----- TASK MATERIAL -----

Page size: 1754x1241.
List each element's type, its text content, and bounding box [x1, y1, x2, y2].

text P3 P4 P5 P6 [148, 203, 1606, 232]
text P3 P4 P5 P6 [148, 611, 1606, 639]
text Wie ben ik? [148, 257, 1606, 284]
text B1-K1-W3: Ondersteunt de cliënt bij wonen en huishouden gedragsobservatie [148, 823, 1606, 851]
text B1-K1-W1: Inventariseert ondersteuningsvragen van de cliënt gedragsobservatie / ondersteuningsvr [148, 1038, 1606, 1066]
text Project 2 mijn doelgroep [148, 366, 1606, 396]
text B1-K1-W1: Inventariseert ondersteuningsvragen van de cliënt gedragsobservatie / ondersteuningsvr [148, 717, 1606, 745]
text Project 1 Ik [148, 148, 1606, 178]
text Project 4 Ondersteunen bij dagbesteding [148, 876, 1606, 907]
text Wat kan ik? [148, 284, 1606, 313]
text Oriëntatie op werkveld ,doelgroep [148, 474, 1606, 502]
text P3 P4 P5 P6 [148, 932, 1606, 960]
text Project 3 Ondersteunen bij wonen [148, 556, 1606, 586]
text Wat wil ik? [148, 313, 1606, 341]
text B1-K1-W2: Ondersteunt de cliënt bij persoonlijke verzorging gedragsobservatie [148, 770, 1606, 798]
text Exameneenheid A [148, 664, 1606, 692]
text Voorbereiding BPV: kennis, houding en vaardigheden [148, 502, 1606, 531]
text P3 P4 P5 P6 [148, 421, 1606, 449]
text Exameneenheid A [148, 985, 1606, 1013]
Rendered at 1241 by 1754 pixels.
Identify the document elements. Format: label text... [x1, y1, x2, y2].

-----

=== WORK REQUIRED ===
Exactly as they appear above, give the entries again.

=== TASK OUTPUT ===
Page size: 1754x1241.
List each element's type, its text content, and bounding box [x1, y1, x2, y2].

text P3 P4 P5 P6 [148, 203, 1606, 232]
text P3 P4 P5 P6 [148, 611, 1606, 639]
text Wie ben ik? [148, 257, 1606, 284]
text B1-K1-W3: Ondersteunt de cliënt bij wonen en huishouden gedragsobservatie [148, 823, 1606, 851]
text B1-K1-W1: Inventariseert ondersteuningsvragen van de cliënt gedragsobservatie / ondersteuningsvr [148, 1038, 1606, 1066]
text Project 2 mijn doelgroep [148, 366, 1606, 396]
text B1-K1-W1: Inventariseert ondersteuningsvragen van de cliënt gedragsobservatie / ondersteuningsvr [148, 717, 1606, 745]
text Project 1 Ik [148, 148, 1606, 178]
text Project 4 Ondersteunen bij dagbesteding [148, 876, 1606, 907]
text Wat kan ik? [148, 284, 1606, 313]
text Oriëntatie op werkveld ,doelgroep [148, 474, 1606, 502]
text P3 P4 P5 P6 [148, 932, 1606, 960]
text Project 3 Ondersteunen bij wonen [148, 556, 1606, 586]
text Wat wil ik? [148, 313, 1606, 341]
text B1-K1-W2: Ondersteunt de cliënt bij persoonlijke verzorging gedragsobservatie [148, 770, 1606, 798]
text Exameneenheid A [148, 664, 1606, 692]
text Voorbereiding BPV: kennis, houding en vaardigheden [148, 502, 1606, 531]
text P3 P4 P5 P6 [148, 421, 1606, 449]
text Exameneenheid A [148, 985, 1606, 1013]
Rendered at 1241 by 1754 pixels.
Identify the document elements. Format: label text... [x1, y1, x2, y2].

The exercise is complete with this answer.